(Stored data)
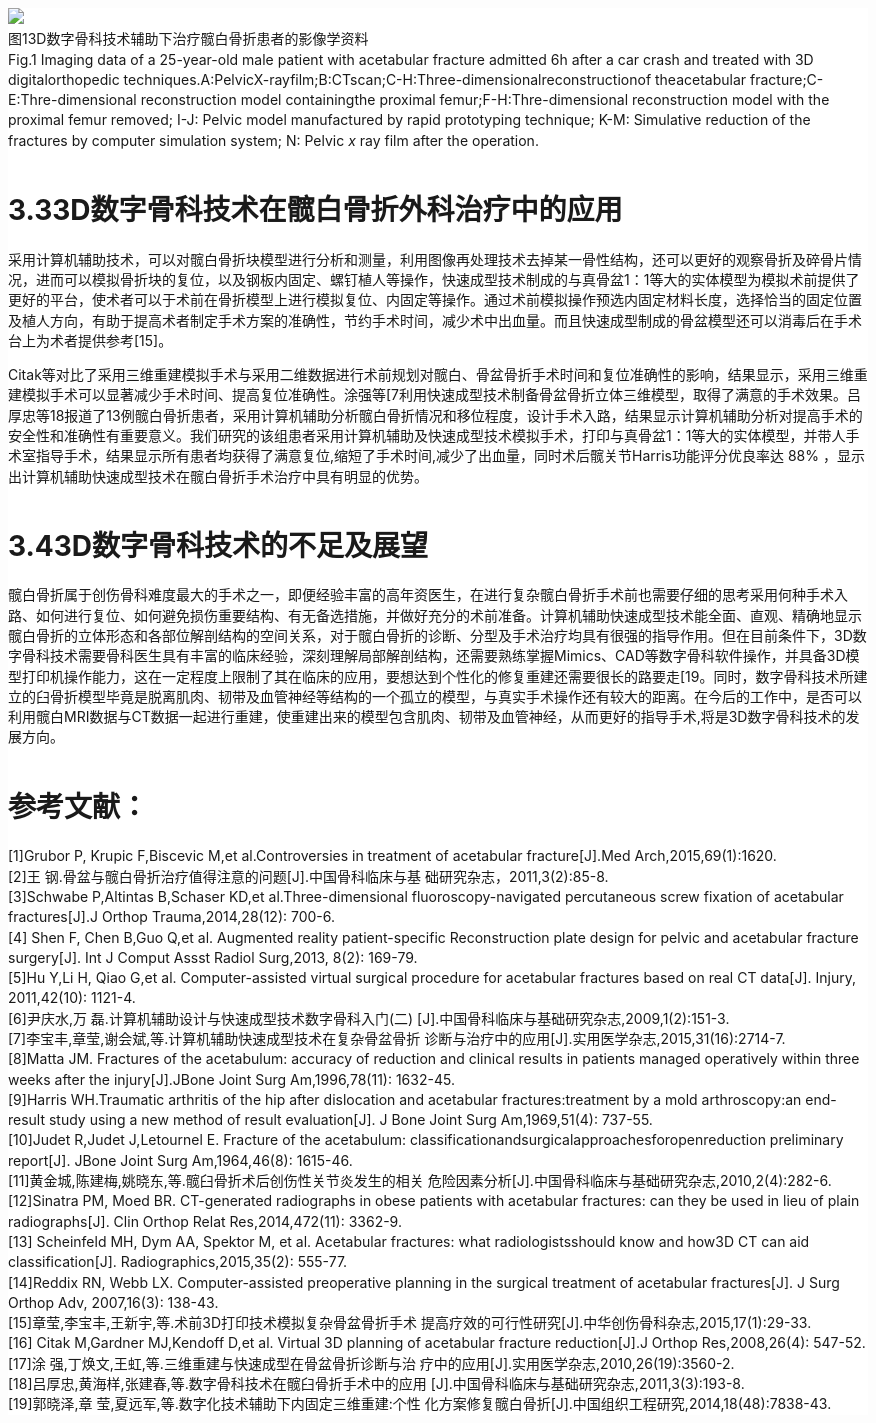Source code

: ![](images/9f512d6f42dcd625c7d6b01738e9341141a6775826f49ec77e6a085bf87b63d8.jpg)  
图13D数字骨科技术辅助下治疗髋白骨折患者的影像学资料  
Fig.1 Imaging data of a 25-year-old male patient with acetabular fracture admitted $6 \mathrm { { h } }$ after a car crash and treated with 3D digitalorthopedic techniques.A:PelvicX-rayfilm;B:CTscan;C-H:Three-dimensionalreconstructionof theacetabular fracture;C-E:Thre-dimensional reconstruction model containingthe proximal femur;F-H:Thre-dimensional reconstruction model with the proximal femur removed; I-J: Pelvic model manufactured by rapid prototyping technique; K-M: Simulative reduction of the fractures by computer simulation system; N: Pelvic $x$ ray film after the operation.

# 3.33D数字骨科技术在髋白骨折外科治疗中的应用

采用计算机辅助技术，可以对髋白骨折块模型进行分析和测量，利用图像再处理技术去掉某一骨性结构，还可以更好的观察骨折及碎骨片情况，进而可以模拟骨折块的复位，以及钢板内固定、螺钉植人等操作，快速成型技术制成的与真骨盆1：1等大的实体模型为模拟术前提供了更好的平台，使术者可以于术前在骨折模型上进行模拟复位、内固定等操作。通过术前模拟操作预选内固定材料长度，选择恰当的固定位置及植人方向，有助于提高术者制定手术方案的准确性，节约手术时间，减少术中出血量。而且快速成型制成的骨盆模型还可以消毒后在手术台上为术者提供参考[15]。

Citak等对比了采用三维重建模拟手术与采用二维数据进行术前规划对髋白、骨盆骨折手术时间和复位准确性的影响，结果显示，采用三维重建模拟手术可以显著减少手术时间、提高复位准确性。涂强等[7利用快速成型技术制备骨盆骨折立体三维模型，取得了满意的手术效果。吕厚忠等18报道了13例髋白骨折患者，采用计算机辅助分析髋白骨折情况和移位程度，设计手术入路，结果显示计算机辅助分析对提高手术的安全性和准确性有重要意义。我们研究的该组患者采用计算机辅助及快速成型技术模拟手术，打印与真骨盆1：1等大的实体模型，并带人手术室指导手术，结果显示所有患者均获得了满意复位,缩短了手术时间,减少了出血量，同时术后髋关节Harris功能评分优良率达 $8 8 \%$ ，显示出计算机辅助快速成型技术在髋白骨折手术治疗中具有明显的优势。

# 3.43D数字骨科技术的不足及展望

髋白骨折属于创伤骨科难度最大的手术之一，即便经验丰富的高年资医生，在进行复杂髋白骨折手术前也需要仔细的思考采用何种手术入路、如何进行复位、如何避免损伤重要结构、有无备选措施，并做好充分的术前准备。计算机辅助快速成型技术能全面、直观、精确地显示髋白骨折的立体形态和各部位解剖结构的空间关系，对于髋白骨折的诊断、分型及手术治疗均具有很强的指导作用。但在目前条件下，3D数字骨科技术需要骨科医生具有丰富的临床经验，深刻理解局部解剖结构，还需要熟练掌握Mimics、CAD等数字骨科软件操作，并具备3D模型打印机操作能力，这在一定程度上限制了其在临床的应用，要想达到个性化的修复重建还需要很长的路要走[19。同时，数字骨科技术所建立的臼骨折模型毕竟是脱离肌肉、韧带及血管神经等结构的一个孤立的模型，与真实手术操作还有较大的距离。在今后的工作中，是否可以利用髋白MRI数据与CT数据一起进行重建，使重建出来的模型包含肌肉、韧带及血管神经，从而更好的指导手术,将是3D数字骨科技术的发展方向。

# 参考文献：

[1]Grubor P, Krupic F,Biscevic M,et al.Controversies in treatment of acetabular fracture[J].Med Arch,2015,69(1):1620.   
[2]王 钢.骨盆与髋白骨折治疗值得注意的问题[J].中国骨科临床与基 础研究杂志，2011,3(2):85-8.   
[3]Schwabe P,Altintas B,Schaser KD,et al.Three-dimensional fluoroscopy-navigated percutaneous screw fixation of acetabular fractures[J].J Orthop Trauma,2014,28(12): 700-6.   
[4] Shen F, Chen B,Guo Q,et al. Augmented reality patient-specific Reconstruction plate design for pelvic and acetabular fracture surgery[J]. Int J Comput Assst Radiol Surg,2013, 8(2): 169-79.   
[5]Hu Y,Li H, Qiao G,et al. Computer-assisted virtual surgical procedure for acetabular fractures based on real CT data[J]. Injury, 2011,42(10): 1121-4.   
[6]尹庆水,万 磊.计算机辅助设计与快速成型技术数字骨科入门(二) [J].中国骨科临床与基础研究杂志,2009,1(2):151-3.   
[7]李宝丰,章莹,谢会斌,等.计算机辅助快速成型技术在复杂骨盆骨折 诊断与治疗中的应用[J].实用医学杂志,2015,31(16):2714-7.   
[8]Matta JM. Fractures of the acetabulum: accuracy of reduction and clinical results in patients managed operatively within three weeks after the injury[J].JBone Joint Surg Am,1996,78(11): 1632-45.   
[9]Harris WH.Traumatic arthritis of the hip after dislocation and acetabular fractures:treatment by a mold arthroscopy:an end-result study using a new method of result evaluation[J]. J Bone Joint Surg Am,1969,51(4): 737-55.   
[10]Judet R,Judet J,Letournel E. Fracture of the acetabulum: classificationandsurgicalapproachesforopenreduction preliminary report[J]. JBone Joint Surg Am,1964,46(8): 1615-46.   
[11]黄金城,陈建梅,姚晓东,等.髋臼骨折术后创伤性关节炎发生的相关 危险因素分析[J].中国骨科临床与基础研究杂志,2010,2(4):282-6.   
[12]Sinatra PM, Moed BR. CT-generated radiographs in obese patients with acetabular fractures: can they be used in lieu of plain radiographs[J]. Clin Orthop Relat Res,2014,472(11): 3362-9.   
[13] Scheinfeld MH, Dym AA, Spektor M, et al. Acetabular fractures: what radiologistsshould know and how3D CT can aid classification[J]. Radiographics,2015,35(2): 555-77.   
[14]Reddix RN, Webb LX. Computer-assisted preoperative planning in the surgical treatment of acetabular fractures[J]. J Surg Orthop Adv, 2007,16(3): 138-43.   
[15]章莹,李宝丰,王新宇,等.术前3D打印技术模拟复杂骨盆骨折手术 提高疗效的可行性研究[J].中华创伤骨科杂志,2015,17(1):29-33.   
[16] Citak M,Gardner MJ,Kendoff D,et al. Virtual 3D planning of acetabular fracture reduction[J].J Orthop Res,2008,26(4): 547-52.   
[17]涂 强,丁焕文,王虹,等.三维重建与快速成型在骨盆骨折诊断与治 疗中的应用[J].实用医学杂志,2010,26(19):3560-2.   
[18]吕厚忠,黄海样,张建春,等.数字骨科技术在髋臼骨折手术中的应用 [J].中国骨科临床与基础研究杂志,2011,3(3):193-8.   
[19]郭晓泽,章 莹,夏远军,等.数字化技术辅助下内固定三维重建:个性 化方案修复髋白骨折[J].中国组织工程研究,2014,18(48):7838-43.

» **Exercise objective**: Reproduce only the lines above, starting at the line with "[5]Hu Y,Li H, Qiao" and ending at the line with "[8]Matta JM. Fractures", exactly as written.

» **Solution for this problem**:
[5]Hu Y,Li H, Qiao G,et al. Computer-assisted virtual surgical procedure for acetabular fractures based on real CT data[J]. Injury, 2011,42(10): 1121-4.   
[6]尹庆水,万 磊.计算机辅助设计与快速成型技术数字骨科入门(二) [J].中国骨科临床与基础研究杂志,2009,1(2):151-3.   
[7]李宝丰,章莹,谢会斌,等.计算机辅助快速成型技术在复杂骨盆骨折 诊断与治疗中的应用[J].实用医学杂志,2015,31(16):2714-7.   
[8]Matta JM. Fractures of the acetabulum: accuracy of reduction and clinical results in patients managed operatively within three weeks after the injury[J].JBone Joint Surg Am,1996,78(11): 1632-45.   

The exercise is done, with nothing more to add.